Personal information
- Born: 3 March 1909
- Died: 29 June 1982 (aged 73)
- Original team: Balldale
- Height: 185 cm (6 ft 1 in)
- Weight: 82 kg (181 lb)

Playing career^{1}
- Years: Club / Games (Goals)
- 1931–33: St Kilda / 42 (46)
- ^{1} Playing statistics correct to the end of 1933.

= Jack Anderson (footballer, born 1909) =

Australian rules footballer (1909–1982)

Jack Anderson (3 March 1909 – 29 June 1982) was an Australian rules footballer who played with St Kilda in the Victorian Football League (VFL).

==Family==
Jack was the older brother of North Melbourne player, Frank Anderson.

==Football==
In 1930, Mr.
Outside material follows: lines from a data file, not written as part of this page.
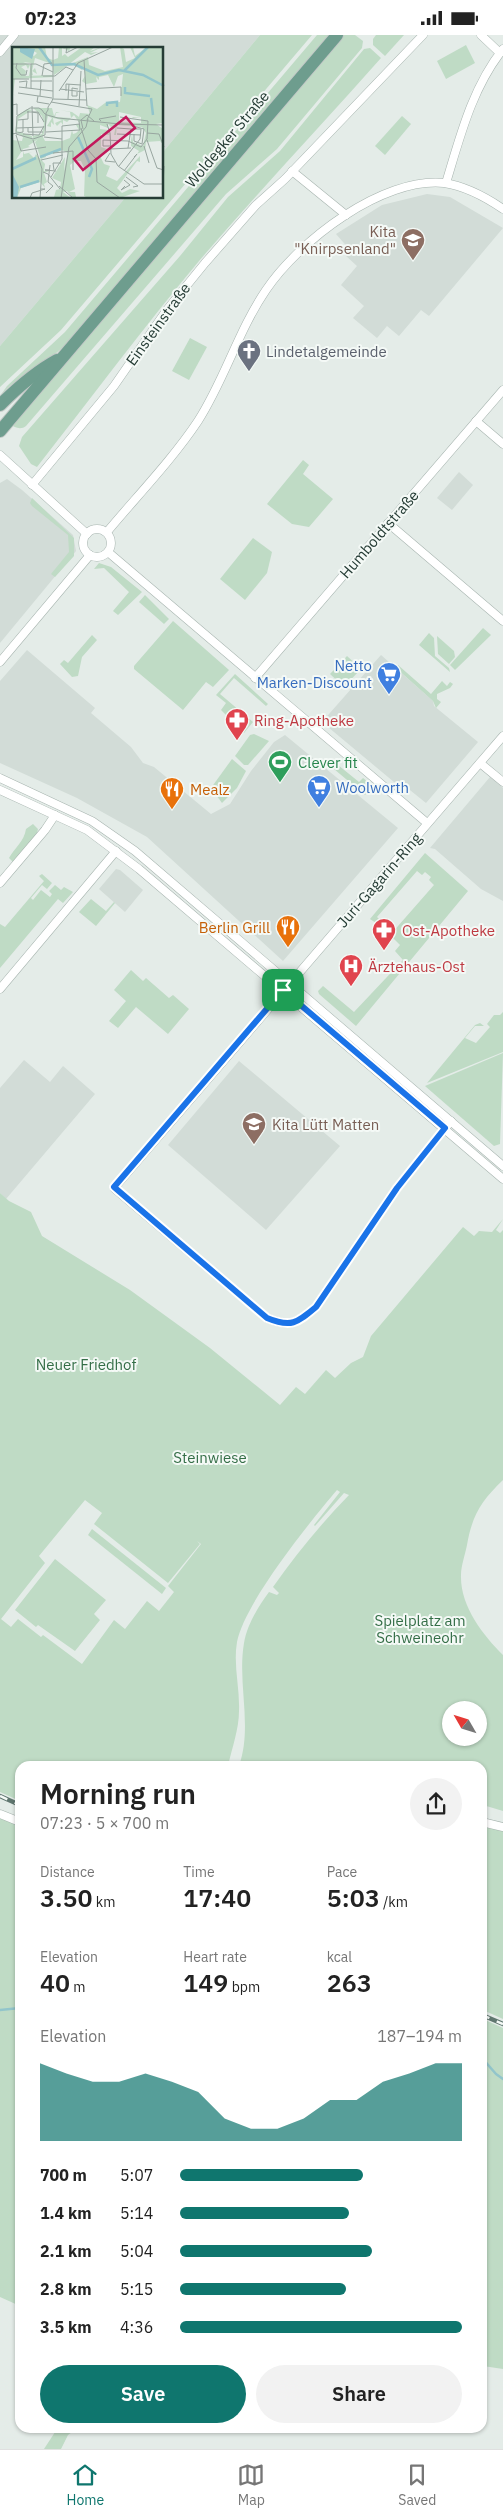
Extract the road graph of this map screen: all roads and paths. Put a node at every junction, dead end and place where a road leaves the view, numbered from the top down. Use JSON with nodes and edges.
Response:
{"nodes":[{"id":1,"x":14,"y":35,"type":"edge"},
{"id":2,"x":337,"y":35,"type":"edge"},
{"id":3,"x":423,"y":35,"type":"edge"},
{"id":4,"x":481,"y":35,"type":"edge"},
{"id":5,"x":501,"y":51,"type":"edge"},
{"id":6,"x":0,"y":52,"type":"edge"},
{"id":7,"x":292,"y":171,"type":"junction"},
{"id":8,"x":446,"y":183,"type":"junction"},
{"id":9,"x":503,"y":209,"type":"edge"},
{"id":10,"x":346,"y":215,"type":"junction"},
{"id":11,"x":64,"y":356,"type":"junction"},
{"id":12,"x":503,"y":390,"type":"edge"},
{"id":13,"x":0,"y":405,"type":"edge"},
{"id":14,"x":476,"y":421,"type":"junction"},
{"id":15,"x":0,"y":431,"type":"edge"},
{"id":16,"x":503,"y":444,"type":"edge"},
{"id":17,"x":0,"y":455,"type":"edge"},
{"id":18,"x":32,"y":485,"type":"junction"},
{"id":19,"x":388,"y":523,"type":"junction"},
{"id":20,"x":107,"y":532,"type":"junction"},
{"id":21,"x":87,"y":534,"type":"junction"},
{"id":22,"x":108,"y":552,"type":"junction"},
{"id":23,"x":90,"y":555,"type":"junction"},
{"id":24,"x":503,"y":621,"type":"edge"},
{"id":25,"x":0,"y":662,"type":"edge"},
{"id":26,"x":255,"y":678,"type":"junction"},
{"id":27,"x":503,"y":736,"type":"edge"},
{"id":28,"x":480,"y":763,"type":"junction"},
{"id":29,"x":0,"y":778,"type":"edge"},
{"id":30,"x":503,"y":782,"type":"edge"},
{"id":31,"x":0,"y":790,"type":"edge"},
{"id":32,"x":56,"y":815,"type":"junction"},
{"id":33,"x":427,"y":823,"type":"junction"},
{"id":34,"x":116,"y":851,"type":"junction"},
{"id":35,"x":0,"y":883,"type":"edge"},
{"id":36,"x":290,"y":983,"type":"junction"},
{"id":37,"x":0,"y":989,"type":"edge"},
{"id":38,"x":283,"y":990,"type":"junction"},
{"id":39,"x":451,"y":1121,"type":"junction"},
{"id":40,"x":445,"y":1128,"type":"junction"},
{"id":41,"x":503,"y":1166,"type":"edge"},
{"id":42,"x":503,"y":1179,"type":"edge"},
{"id":43,"x":0,"y":1814,"type":"edge"},
{"id":44,"x":15,"y":1820,"type":"edge"},
{"id":45,"x":487,"y":1822,"type":"edge"},
{"id":46,"x":503,"y":1827,"type":"edge"}],
"edges":[{"from":1,"to":6,"type":"street"},
{"from":2,"to":11,"type":"main road","name":"Woldegker Straße"},
{"from":3,"to":7,"type":"street","name":"Einsteinstraße"},
{"from":4,"to":5,"type":"street"},
{"from":5,"to":8,"type":"street"},
{"from":7,"to":10,"type":"street"},
{"from":7,"to":18,"type":"street","name":"Einsteinstraße"},
{"from":8,"to":9,"type":"street"},
{"from":8,"to":10,"type":"street"},
{"from":10,"to":20,"type":"street"},
{"from":11,"to":13,"type":"main road","name":"Woldegker Straße"},
{"from":11,"to":15,"type":"main road","name":"Woldegker Straße"},
{"from":12,"to":14,"type":"street","name":"Humboldtstraße"},
{"from":14,"to":16,"type":"street"},
{"from":14,"to":19,"type":"street","name":"Humboldtstraße"},
{"from":17,"to":18,"type":"street"},
{"from":18,"to":21,"type":"street"},
{"from":19,"to":24,"type":"street"},
{"from":19,"to":26,"type":"street","name":"Humboldtstraße"},
{"from":20,"to":21,"type":"street"},
{"from":20,"to":22,"type":"street"},
{"from":21,"to":23,"type":"street"},
{"from":22,"to":23,"type":"street"},
{"from":22,"to":26,"type":"street","name":"Juri-Gagarin-Ring"},
{"from":23,"to":25,"type":"street"},
{"from":26,"to":33,"type":"street","name":"Juri-Gagarin-Ring"},
{"from":27,"to":28,"type":"street"},
{"from":28,"to":30,"type":"street"},
{"from":28,"to":33,"type":"street"},
{"from":29,"to":36,"type":"street"},
{"from":31,"to":32,"type":"street"},
{"from":32,"to":34,"type":"street"},
{"from":32,"to":35,"type":"street"},
{"from":33,"to":36,"type":"street","name":"Juri-Gagarin-Ring"},
{"from":34,"to":37,"type":"street"},
{"from":34,"to":38,"type":"street"},
{"from":36,"to":38,"type":"street","name":"Juri-Gagarin-Ring"},
{"from":36,"to":39,"type":"street"},
{"from":38,"to":40,"type":"street"},
{"from":38,"to":40,"type":"street","name":"Juri-Gagarin-Ring"},
{"from":39,"to":40,"type":"street"},
{"from":39,"to":41,"type":"street"},
{"from":40,"to":42,"type":"street"},
{"from":43,"to":44,"type":"street"},
{"from":45,"to":46,"type":"street"}]}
Jack Anderson - Balldale FC, tied for the Peace Medal for the best and fairest player award in the Corowa & District Football Association with W. Hall of Howlong FC.

Anderson made his debut for St.Kilda in round eight, 1931 against Footscray at the Junction Oval, eventually playing 42 games and kicking 46 goals between 1931 and 1933. He represented Victoria at the National Football Carnival in 1933.

Anderson moved over to Western Australian and played with West Perth from 1934 to 1936, including their 1934 WAFL premiership and 1935 WAFL premiership.

In 1937, Anderson returned to Victoria and commenced training with St.Kilda again. There were rumours that Melbourne were after him as well. Anderson eventually moved to Bendigo as captain / coach of Eaglehawk in 1937. Anderson got them to the preliminary final, but they lost to South Bendigo.

Anderson returned to Western Australia in 1938 and played with West Perth again, who finished on the bottom of the ladder. A "Cardinals" fairest and best award winner in 1934 he played 71 WAFL games and bagged 78 goals from 1934 to 1936 and in 1938. He also played interstate football for Western Australia in 1934, 1935 and 1936 too.

The following year, Anderson played with the Railways Football Club in their 1939 Kalgoorlie Goldfields Football League premiership win. Anderson was club captain of the Railways FC in 1940.